**INSTRUÇÃO ESCRITA**
Dê sequência ao comentário sobre o Canto XXVI do Inferno a partir do ponto em que ele termina.

**TRECHO SELECIONADO**

+--

Gustave Doré |
O Canto XXVI inicia com Dante dirigindo-se ironicamente a Florença, a quem ele manda exultar, pois, além da terra e do mar, seu nome se expande também pelo Inferno (ele acaba de constatar, conforme o Canto anterior, cinco nobres florentinos na fossa dos ladrões). Mas “se próximo ao amanhecer se sonha o vero” (Ma se presso al mattin del ver si sogna- v.7), conforme a crendice popular, logo cairão sobre sua cidade natal os males previstos, antes mencionados. Dante “como poeta do mundo secular” (Auerbach) incorpora tal crendice a seus versos, tornando-os assim mais próximos do gosto do povo de sua época (lembremo-no que ele sempre quis essa aproximação e tal desejo o levou a escrever a “Commedia” na linguagem falada pelo povo, e não no latim dos eruditos, o que é coerente com o engajamento de sua poesia).
Os dois poetas
prosseguem a sua árdua jornada, pelas escarpas e rochas, e Dante chega a um
lugar, no alto do rochedo, em que pode ver o fundo da oitava fossa, que é a dos “conselheiros
fraudulentos”. Dante compara então as chamas que ele viu brilharem lá
embaixo com os vaga-lumes que o campônio vê do alto do monte, no fundo do vale,
na noite de verão.
A essa comparação segue-se logo outra, inspirada num
episódio da Bíblia (II Reis, 2:23-24; 11-12) (1): as chamas são como aquelas
que o profeta Eliseu viu quando seu mestre Elias subiu aos céus num carro de
fogo:
E qual
colui che si vengió com li orsi
vidi 'l
carro d' Elia al dipartire,
quando i
cavalli al cielo erti levorsi,
che nol
potea sì con li occhi seguire,
ch' el
vedesse altro che la fiamma sola,
sì come nuvoletta, in sù salire:
tal si
move ciascuna per la gola
del
fosso, ché nessuna mostra 'l furto,
e ogne
fiamma un peccatore invola. (v.34-42)

+--

**Itens do conjunto de dados**

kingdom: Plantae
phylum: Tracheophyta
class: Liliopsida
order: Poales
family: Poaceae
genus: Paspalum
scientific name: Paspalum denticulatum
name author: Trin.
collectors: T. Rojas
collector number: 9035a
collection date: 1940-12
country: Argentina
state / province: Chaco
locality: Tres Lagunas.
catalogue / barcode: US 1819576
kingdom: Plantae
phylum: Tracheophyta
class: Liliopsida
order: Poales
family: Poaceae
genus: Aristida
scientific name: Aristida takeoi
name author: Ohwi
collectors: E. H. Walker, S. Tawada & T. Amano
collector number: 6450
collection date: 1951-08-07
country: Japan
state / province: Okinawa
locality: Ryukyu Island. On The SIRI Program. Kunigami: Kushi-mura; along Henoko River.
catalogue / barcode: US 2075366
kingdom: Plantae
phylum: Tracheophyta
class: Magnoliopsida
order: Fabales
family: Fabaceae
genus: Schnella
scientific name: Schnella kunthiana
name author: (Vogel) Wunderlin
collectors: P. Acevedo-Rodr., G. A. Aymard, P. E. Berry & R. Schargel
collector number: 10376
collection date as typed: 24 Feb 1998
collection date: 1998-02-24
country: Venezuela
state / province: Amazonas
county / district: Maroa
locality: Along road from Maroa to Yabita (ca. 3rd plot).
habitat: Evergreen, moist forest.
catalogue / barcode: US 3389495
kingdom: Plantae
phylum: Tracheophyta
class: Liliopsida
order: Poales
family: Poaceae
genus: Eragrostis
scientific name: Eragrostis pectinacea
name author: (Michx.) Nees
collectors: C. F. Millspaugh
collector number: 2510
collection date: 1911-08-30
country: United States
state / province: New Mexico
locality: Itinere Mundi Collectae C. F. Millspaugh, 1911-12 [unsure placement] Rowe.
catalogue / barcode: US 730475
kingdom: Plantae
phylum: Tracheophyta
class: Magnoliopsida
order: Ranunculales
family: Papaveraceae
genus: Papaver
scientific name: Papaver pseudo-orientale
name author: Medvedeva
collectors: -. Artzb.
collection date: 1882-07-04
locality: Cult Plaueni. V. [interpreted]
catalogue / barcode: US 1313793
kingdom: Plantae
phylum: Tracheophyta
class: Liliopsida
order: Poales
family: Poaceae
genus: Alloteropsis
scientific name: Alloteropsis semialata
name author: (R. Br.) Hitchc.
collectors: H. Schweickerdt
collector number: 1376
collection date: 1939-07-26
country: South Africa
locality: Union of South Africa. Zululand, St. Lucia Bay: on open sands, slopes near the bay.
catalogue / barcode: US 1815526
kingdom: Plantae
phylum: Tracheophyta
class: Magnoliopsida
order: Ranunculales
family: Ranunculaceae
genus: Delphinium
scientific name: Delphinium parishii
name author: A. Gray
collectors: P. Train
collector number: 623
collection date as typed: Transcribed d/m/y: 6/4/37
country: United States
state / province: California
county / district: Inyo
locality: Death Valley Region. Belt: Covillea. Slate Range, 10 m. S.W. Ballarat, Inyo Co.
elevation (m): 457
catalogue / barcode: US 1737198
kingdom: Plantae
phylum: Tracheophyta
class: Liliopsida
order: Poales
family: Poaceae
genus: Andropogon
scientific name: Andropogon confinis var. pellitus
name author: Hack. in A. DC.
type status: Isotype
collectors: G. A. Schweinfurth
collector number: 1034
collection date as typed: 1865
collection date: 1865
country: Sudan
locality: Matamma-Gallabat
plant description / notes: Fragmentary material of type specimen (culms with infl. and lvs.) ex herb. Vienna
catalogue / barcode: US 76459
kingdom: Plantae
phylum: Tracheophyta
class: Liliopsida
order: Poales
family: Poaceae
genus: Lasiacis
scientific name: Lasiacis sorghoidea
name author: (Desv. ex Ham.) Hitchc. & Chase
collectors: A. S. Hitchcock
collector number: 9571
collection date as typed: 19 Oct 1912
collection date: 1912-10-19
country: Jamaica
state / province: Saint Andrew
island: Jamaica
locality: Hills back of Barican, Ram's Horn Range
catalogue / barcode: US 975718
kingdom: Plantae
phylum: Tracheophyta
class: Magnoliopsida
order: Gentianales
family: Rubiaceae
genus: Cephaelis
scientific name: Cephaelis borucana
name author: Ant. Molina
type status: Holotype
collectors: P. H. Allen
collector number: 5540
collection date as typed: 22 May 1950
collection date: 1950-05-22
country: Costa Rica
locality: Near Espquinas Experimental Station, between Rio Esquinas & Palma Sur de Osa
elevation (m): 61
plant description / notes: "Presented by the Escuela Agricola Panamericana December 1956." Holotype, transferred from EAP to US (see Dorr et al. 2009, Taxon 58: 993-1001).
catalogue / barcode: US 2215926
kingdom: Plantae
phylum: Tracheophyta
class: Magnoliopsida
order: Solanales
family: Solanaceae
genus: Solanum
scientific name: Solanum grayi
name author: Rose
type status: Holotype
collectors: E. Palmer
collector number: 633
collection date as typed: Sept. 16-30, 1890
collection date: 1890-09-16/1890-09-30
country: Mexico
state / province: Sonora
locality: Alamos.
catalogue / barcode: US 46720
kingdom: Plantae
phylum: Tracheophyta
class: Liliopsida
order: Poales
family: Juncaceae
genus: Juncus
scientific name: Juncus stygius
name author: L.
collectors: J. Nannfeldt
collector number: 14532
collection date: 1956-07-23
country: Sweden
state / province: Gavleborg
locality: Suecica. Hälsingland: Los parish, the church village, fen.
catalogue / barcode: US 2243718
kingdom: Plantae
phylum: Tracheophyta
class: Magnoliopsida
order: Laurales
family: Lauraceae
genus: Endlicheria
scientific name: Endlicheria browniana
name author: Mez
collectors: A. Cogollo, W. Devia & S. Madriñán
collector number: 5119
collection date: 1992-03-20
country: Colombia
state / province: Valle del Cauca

+--

**RESPOSTA DO EXERCÍCIO**
E como aquele, vingado pelos ursos,/ viu o
carro de Elias ao partir,/ quando os cavalos rumaram para o céu,
sem poder segui-lo com os olhos,/ não viu
outra coisa senão uma só chama/ subir, como uma nuvenzinha:
assim se move cada chama pela garganta/
daquele fosso; nenhuma mostra o furto,/ e toda chama um pecador envolve.
“Aquele vingado
pelos ursos” é Eliseu. Segundo o Livro dos Reis, um grupo de rapazinhos que escarneceram dele foram mortos por uns
ursos que saíram da floresta (Dante explora aqui a mitologia bíblica assim como
mais à frente, neste mesmo Canto, vai explorar a mitologia greco-latina, um
recurso recorrente na composição de seu grande poema).
Cada chama aqui
abrasa um pecador. Essa é a punição que os maus conselheiros recebem no
Inferno. Ao se aproximar uma chama bipartida, ou “chama cornuda” (fiamma cornuta- v. 68), Dante quer dirigir-se a
ela, mas Virgílio o impede, reservando para si tal papel, pois ali estão dois
gregos, Ulisses e Diomedes, que “talvez
se esquivem de te responder”. Segundo o Mons. Pinto de Campos, os gregos,
conscientes de sua superioridade cultural, eram altivos e consideravam os
outros povos bárbaros. Mas Virgílio, que os enaltecera na “Eneida”, estava em
melhores condições do que Dante para manter tal diálogo...(2).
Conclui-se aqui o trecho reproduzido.